## Data shown:
Content starts
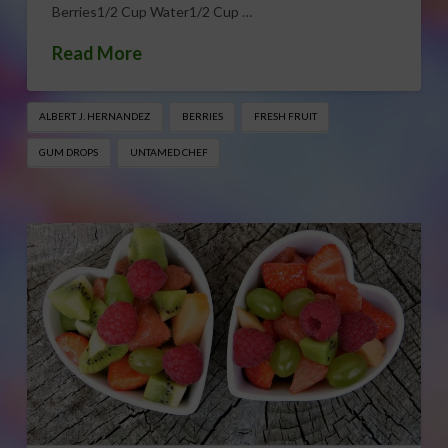
Berries1/2 Cup Water1/2 Cup …
Read More
ALBERT J. HERNANDEZ
BERRIES
FRESH FRUIT
GUM DROPS
UNTAMED CHEF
Content ends
## Instructions for the task:
Write the material above out again exactly as it reads, but don't carry over the pictures.

## Solution:
Berries1/2 Cup Water1/2 Cup …
Read More
ALBERT J. HERNANDEZ
BERRIES
FRESH FRUIT
GUM DROPS
UNTAMED CHEF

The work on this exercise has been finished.